§ Excerpt provided:
=== Section Start ===
# Minimal Gzip + JSON Indexer for Massive MRF Files

This notebook provides a **minimal structural indexer** for very large `.json.gz` files (e.g., MRF).

## What it does
- Streams a `.json.gz` using `indexed_gzip` (supports random access via a gzip index)
- Scans for **top-level JSON keys**
- Records offsets for **top-level array values** (e.g., `"in_network"`, `"provider_references"`) without full parsing
- Captures **top-level scalar values** (e.g., `"reporting_entity_name"`) when present

## Outputs
- `<file>.index.json`: JSON index with offsets + scalars
- `<file>.gzidx`: gzip seek index created/used by `indexed_gzip`

## Notes
This is **not** a full JSON parser by design. It is intended for the common MRF pattern:
- top-level object
- large arrays at top-level keys


In [1]:
import json
import logging
from dataclasses import dataclass, field
from pathlib import Path
from typing import Dict, Optional

import indexed_gzip as igzip

# ---------------------------------------------------------------------
# Logging
# ---------------------------------------------------------------------

logging.basicConfig(
    level=logging.INFO,
    format="%(asctime)s | %(levelname)s | %(message)s"
)
LOG = logging.getLogger(__name__)

# ---------------------------------------------------------------------
# Data Structures
# ---------------------------------------------------------------------

@dataclass
class JsonIndex:
    """Minimal structural index for a top-level JSON object."""
    top_level_offsets: Dict[str, int] = field(default_factory=dict)
    scalar_values: Dict[str, str] = field(default_factory=dict)

# ---------------------------------------------------------------------
# Helpers
# ---------------------------------------------------------------------

def is_whitespace(ch: str) -> bool:
    return ch in " \t\n\r"

# ---------------------------------------------------------------------
# Core Indexing Logic
# ---------------------------------------------------------------------

def build_index(
    path_gz: Path,
    json_index_file: Path,
    gzip_index_file: Optional[Path] = None,
    spacing: int = 300 * 1024,
    chunk_size: int = 64 * 1024,
    overlap_size: int = 1024,
) -> JsonIndex:
    """Build a minimal index of top-level JSON keys from a .json.gz file.

    Strategy:
    - Stream gzip with indexed_gzip
    - Scan once
    - Track JSON state manually (depth / strings)

    Parameters:
    - path_gz: input .json.gz
    - json_index_file: output index JSON path
    - gzip_index_file: optional gzip index path for indexed_gzip
    - spacing: gzip index spacing (smaller -> bigger index, faster seeking)
    - chunk_size: read size (bytes)
    - overlap_size: text overlap retained between chunks for boundary safety
    """

    LOG.info("Indexing %s", path_gz)
    if gzip_index_file:
        LOG.info("Using gzip index: %s", gzip_index_file)

    index = JsonIndex()

    with igzip.IndexedGzipFile(
        filename=str(path_gz),
        index_file=str(gzip_index_file) if gzip_index_file else None,
        spacing=spacing,
    ) as fh:

        buf = ""
        pos = 0  # decompressed character position (approx) within stream

        depth = 0
        in_string = False
        escape = False
        current_key = None

        while True:
            chunk = fh.read(chunk_size)
=== Section End ===
Records from a collection
=== Section Start ===
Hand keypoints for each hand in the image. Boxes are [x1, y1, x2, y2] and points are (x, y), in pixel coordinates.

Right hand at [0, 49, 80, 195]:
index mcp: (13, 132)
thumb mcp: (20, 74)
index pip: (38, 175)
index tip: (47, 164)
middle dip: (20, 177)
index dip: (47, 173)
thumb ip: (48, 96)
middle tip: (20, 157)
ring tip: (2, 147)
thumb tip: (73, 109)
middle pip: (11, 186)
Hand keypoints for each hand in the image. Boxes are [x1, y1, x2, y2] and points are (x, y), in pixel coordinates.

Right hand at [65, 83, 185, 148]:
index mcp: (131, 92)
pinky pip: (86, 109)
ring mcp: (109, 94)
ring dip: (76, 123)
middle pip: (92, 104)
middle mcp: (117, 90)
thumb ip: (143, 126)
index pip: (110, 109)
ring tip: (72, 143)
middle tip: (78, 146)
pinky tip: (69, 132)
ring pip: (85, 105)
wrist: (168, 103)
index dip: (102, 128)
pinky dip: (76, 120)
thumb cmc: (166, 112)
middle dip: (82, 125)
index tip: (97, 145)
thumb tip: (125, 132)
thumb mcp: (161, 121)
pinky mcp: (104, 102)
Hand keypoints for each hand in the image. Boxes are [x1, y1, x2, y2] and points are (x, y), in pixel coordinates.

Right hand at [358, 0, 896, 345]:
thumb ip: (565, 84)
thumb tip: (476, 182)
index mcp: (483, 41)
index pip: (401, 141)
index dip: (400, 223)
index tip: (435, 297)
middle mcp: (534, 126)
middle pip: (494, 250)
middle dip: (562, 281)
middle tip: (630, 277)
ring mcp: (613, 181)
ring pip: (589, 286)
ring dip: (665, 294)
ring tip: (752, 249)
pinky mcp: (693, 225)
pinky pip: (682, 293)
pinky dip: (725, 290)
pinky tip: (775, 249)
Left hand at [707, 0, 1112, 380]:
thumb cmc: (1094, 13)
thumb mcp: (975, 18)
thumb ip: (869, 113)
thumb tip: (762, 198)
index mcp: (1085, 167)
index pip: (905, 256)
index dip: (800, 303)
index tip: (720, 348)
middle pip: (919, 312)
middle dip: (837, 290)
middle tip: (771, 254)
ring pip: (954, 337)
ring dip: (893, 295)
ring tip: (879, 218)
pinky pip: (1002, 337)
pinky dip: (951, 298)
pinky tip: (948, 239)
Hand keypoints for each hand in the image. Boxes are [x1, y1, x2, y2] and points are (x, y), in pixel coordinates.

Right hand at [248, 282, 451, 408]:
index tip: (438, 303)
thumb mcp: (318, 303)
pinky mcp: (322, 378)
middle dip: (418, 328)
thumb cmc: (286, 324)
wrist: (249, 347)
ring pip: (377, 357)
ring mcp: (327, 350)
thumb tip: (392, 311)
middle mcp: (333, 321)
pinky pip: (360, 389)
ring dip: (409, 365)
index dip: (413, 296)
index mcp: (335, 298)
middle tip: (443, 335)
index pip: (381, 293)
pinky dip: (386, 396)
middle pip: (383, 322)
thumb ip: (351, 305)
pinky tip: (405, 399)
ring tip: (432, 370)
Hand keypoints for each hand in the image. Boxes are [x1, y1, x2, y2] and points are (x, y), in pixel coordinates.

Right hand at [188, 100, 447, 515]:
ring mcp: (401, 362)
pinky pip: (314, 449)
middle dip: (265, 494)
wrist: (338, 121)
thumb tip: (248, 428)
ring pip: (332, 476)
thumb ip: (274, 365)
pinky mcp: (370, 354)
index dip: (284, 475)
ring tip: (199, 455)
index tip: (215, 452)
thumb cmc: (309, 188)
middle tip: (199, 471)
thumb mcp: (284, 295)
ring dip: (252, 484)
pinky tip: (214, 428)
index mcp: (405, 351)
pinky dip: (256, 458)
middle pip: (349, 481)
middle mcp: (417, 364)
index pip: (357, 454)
=== Section End ===
§ What you need to do:
#1 List every parameter of the build_index function in the indexer notebook.
#2 Reproduce the indexer notebook text between "# Minimal Gzip" and "a gzip index)", inclusive.
#3 In the indexer notebook, which output file is the gzip seek index created or used by indexed_gzip?

§ Results by task:
#1 path_gz, json_index_file, gzip_index_file, spacing, chunk_size, overlap_size

#2
# Minimal Gzip + JSON Indexer for Massive MRF Files

This notebook provides a **minimal structural indexer** for very large `.json.gz` files (e.g., MRF).

## What it does
- Streams a `.json.gz` using `indexed_gzip` (supports random access via a gzip index)

#3 `<file>.gzidx`